To do:
Reproduce the lines from the line with "text at (1635, 437): 8 -> 5" to the line with "text at (1748, 1571): OLLETA -> UNZUÉ", keeping both of those lines.

Source material:
● ● ●
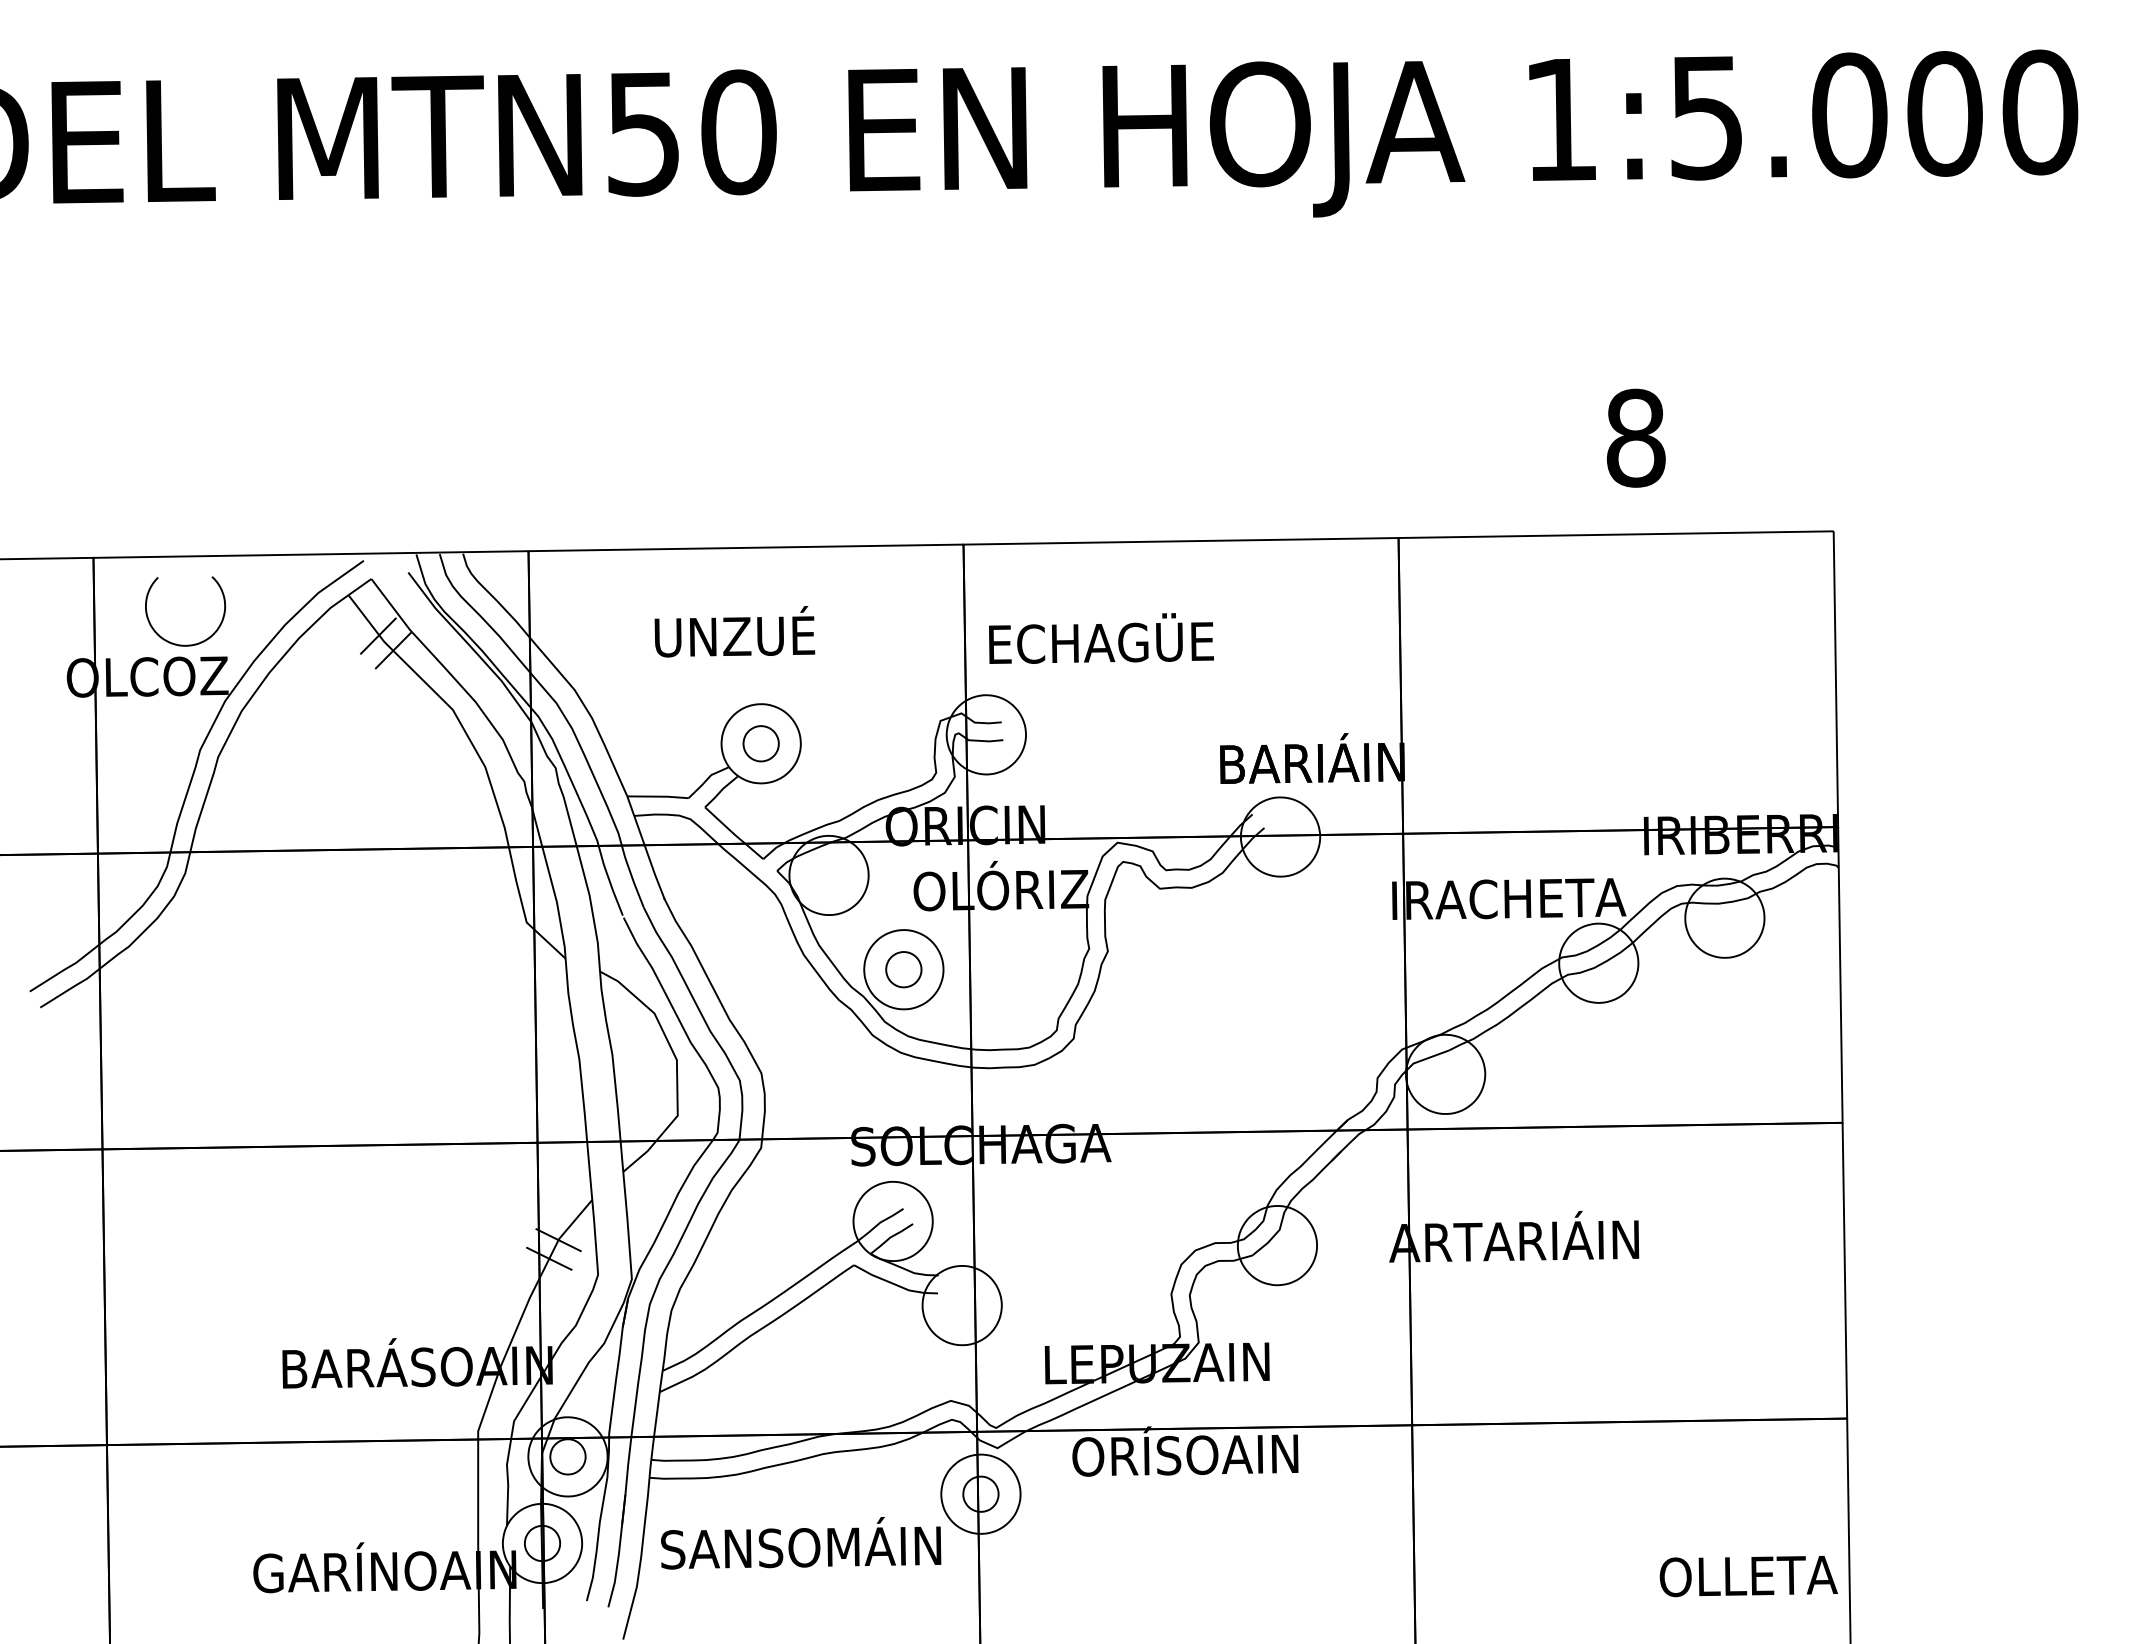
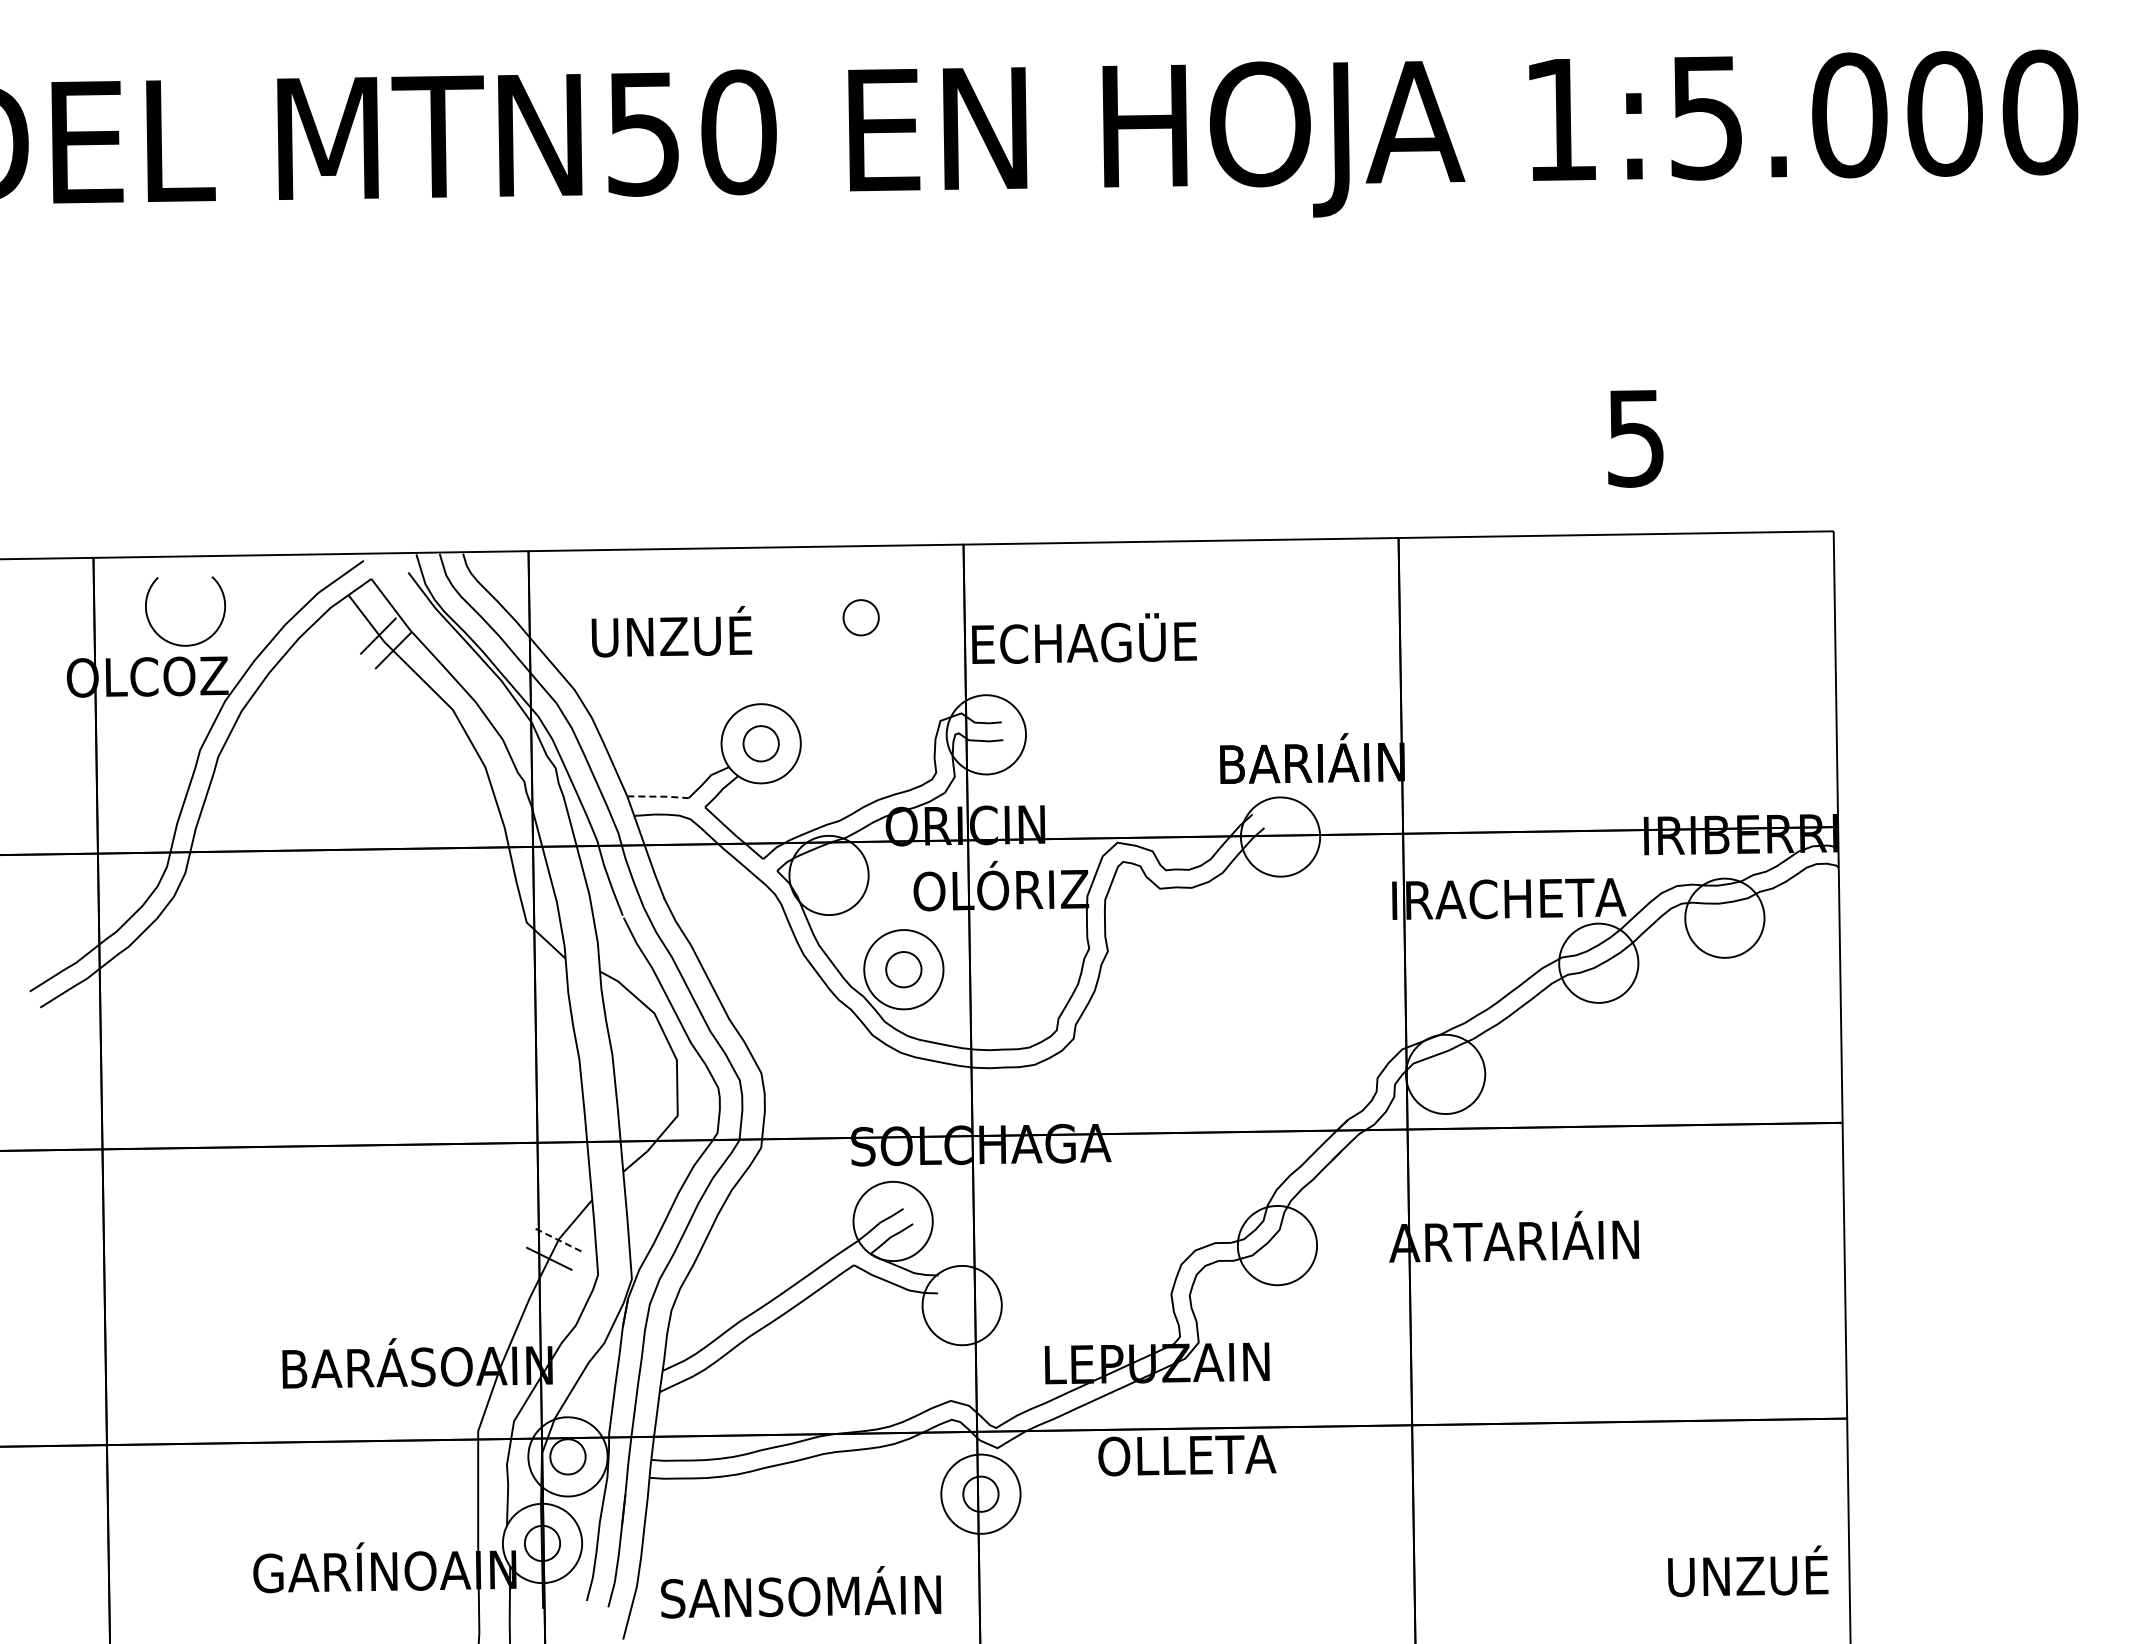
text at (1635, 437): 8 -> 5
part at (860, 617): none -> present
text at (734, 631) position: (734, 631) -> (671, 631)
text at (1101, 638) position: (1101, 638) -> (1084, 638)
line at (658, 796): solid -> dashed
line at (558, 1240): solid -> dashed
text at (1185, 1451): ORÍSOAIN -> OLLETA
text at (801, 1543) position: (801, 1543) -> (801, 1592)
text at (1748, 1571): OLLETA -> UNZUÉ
● ● ●
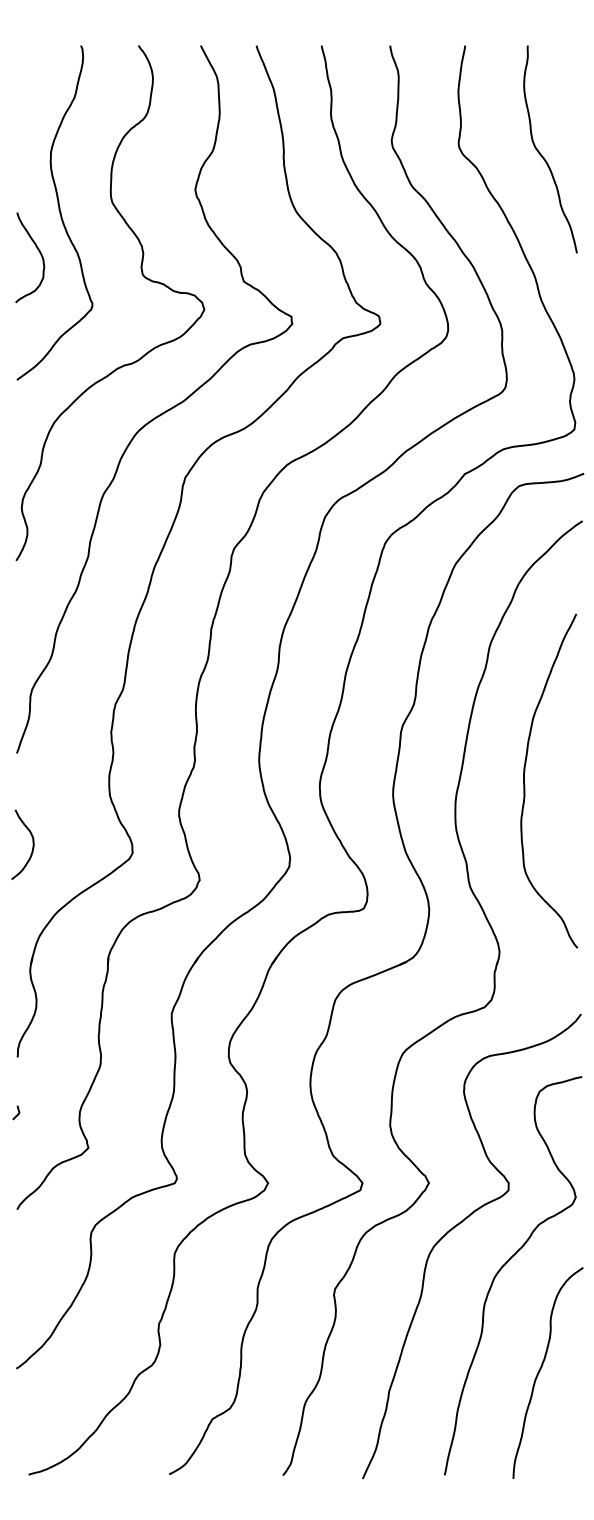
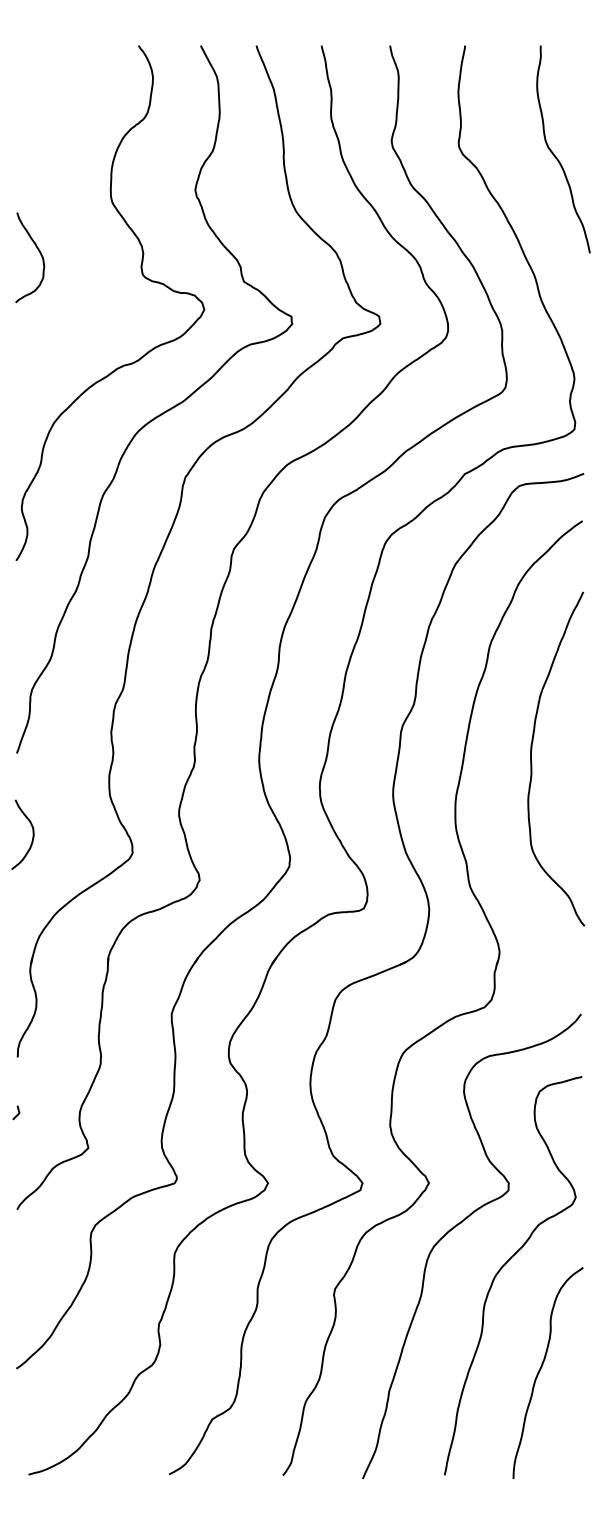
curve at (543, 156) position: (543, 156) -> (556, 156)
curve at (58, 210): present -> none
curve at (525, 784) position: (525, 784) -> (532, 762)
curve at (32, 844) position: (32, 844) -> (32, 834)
● ● ●
Written response:
text at (1635, 437): 8 -> 5
part at (860, 617): none -> present
text at (734, 631) position: (734, 631) -> (671, 631)
text at (1101, 638) position: (1101, 638) -> (1084, 638)
line at (658, 796): solid -> dashed
line at (558, 1240): solid -> dashed
text at (1185, 1451): ORÍSOAIN -> OLLETA
text at (801, 1543) position: (801, 1543) -> (801, 1592)
text at (1748, 1571): OLLETA -> UNZUÉ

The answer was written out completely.